Segment Start: Data

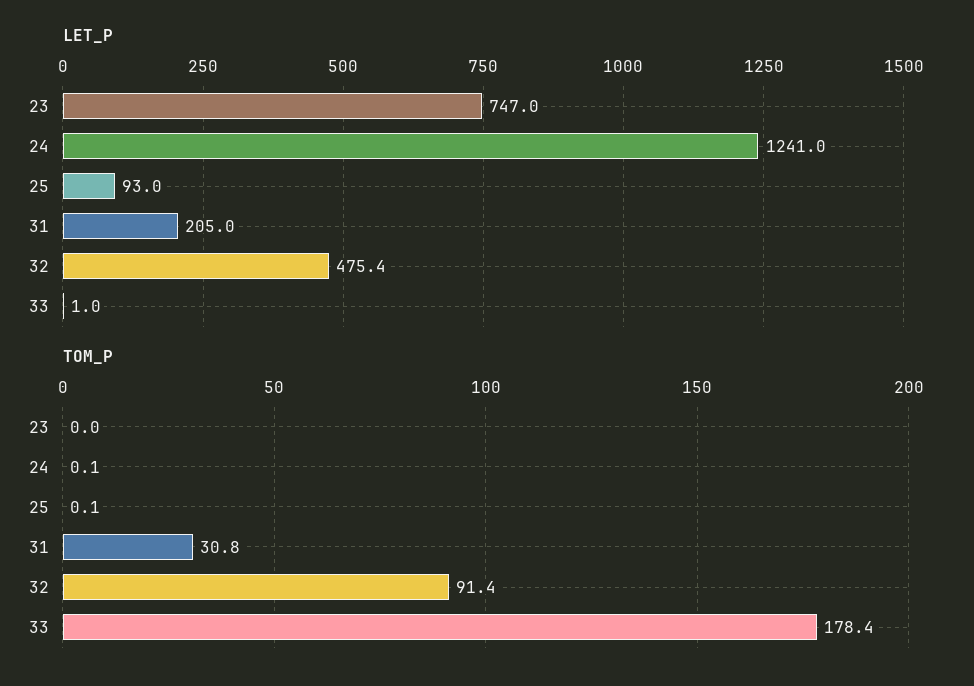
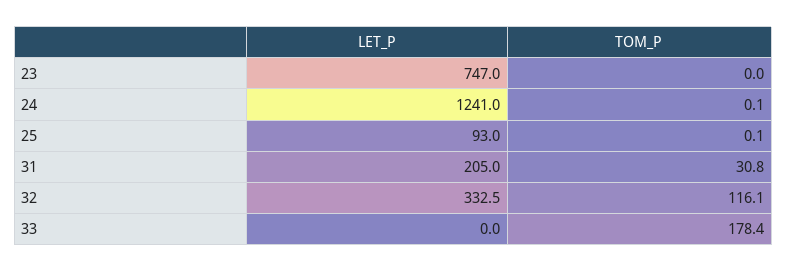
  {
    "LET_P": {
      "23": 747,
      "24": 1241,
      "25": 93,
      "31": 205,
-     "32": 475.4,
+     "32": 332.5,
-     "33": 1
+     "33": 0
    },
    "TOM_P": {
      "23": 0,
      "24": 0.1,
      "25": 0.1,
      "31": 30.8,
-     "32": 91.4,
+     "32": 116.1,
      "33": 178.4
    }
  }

Segment End: Data
Segment Start: Data

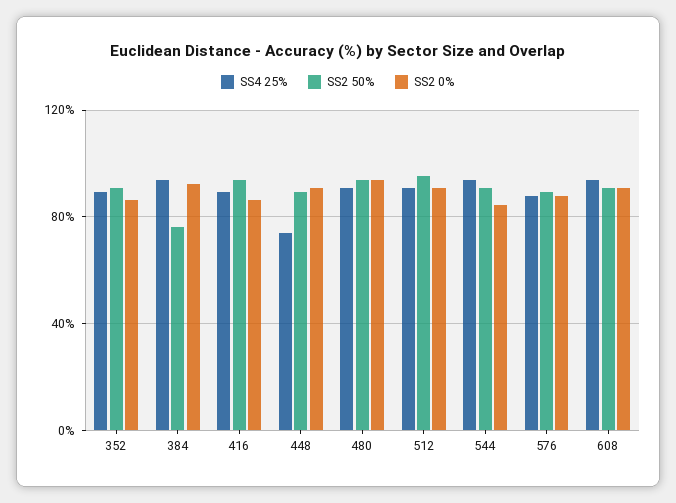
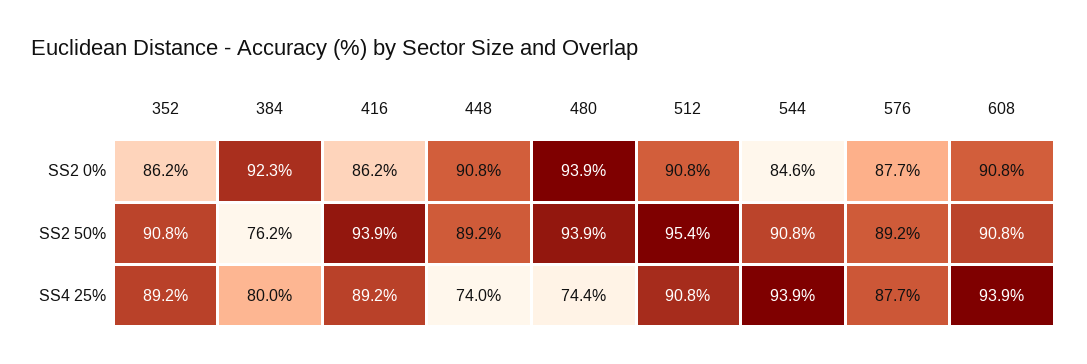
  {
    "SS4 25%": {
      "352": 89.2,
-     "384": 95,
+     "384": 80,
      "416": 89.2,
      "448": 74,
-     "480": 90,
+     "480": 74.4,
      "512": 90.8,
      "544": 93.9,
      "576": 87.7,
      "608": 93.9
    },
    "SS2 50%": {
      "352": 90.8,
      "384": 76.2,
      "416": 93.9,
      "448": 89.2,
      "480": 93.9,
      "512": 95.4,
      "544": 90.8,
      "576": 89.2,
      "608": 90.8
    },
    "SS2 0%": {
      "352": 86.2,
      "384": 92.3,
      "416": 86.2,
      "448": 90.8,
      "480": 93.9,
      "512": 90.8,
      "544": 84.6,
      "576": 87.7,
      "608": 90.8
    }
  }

Segment End: Data
Segment Start: Data

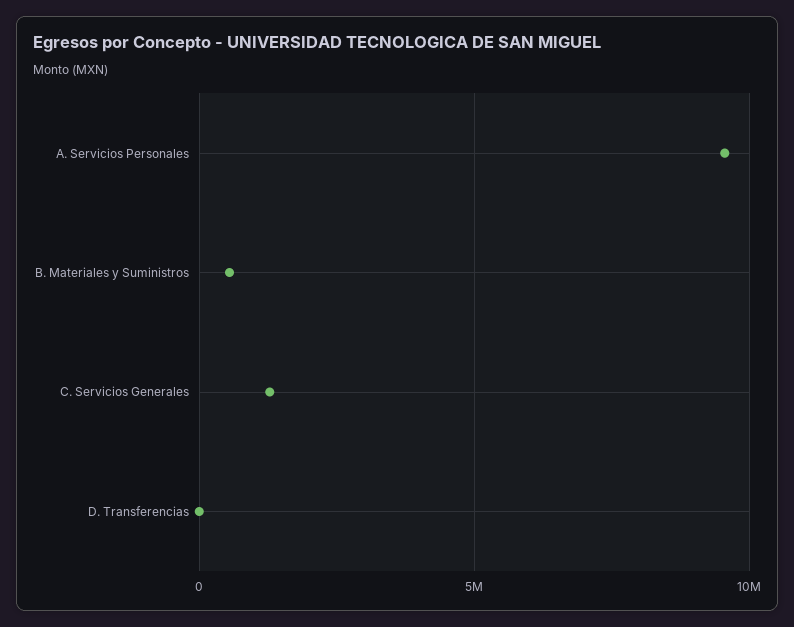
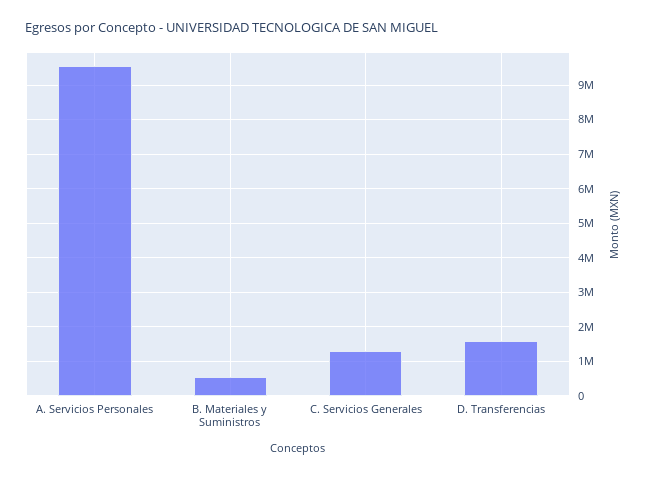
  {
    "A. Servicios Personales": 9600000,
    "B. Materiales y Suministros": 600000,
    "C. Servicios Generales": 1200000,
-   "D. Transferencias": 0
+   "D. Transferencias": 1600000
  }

Segment End: Data

Each line from the material above that mentions the word "Servicios" needs to be copied.

Result below:
    "A. Servicios Personales": 9600000,
    "C. Servicios Generales": 1200000,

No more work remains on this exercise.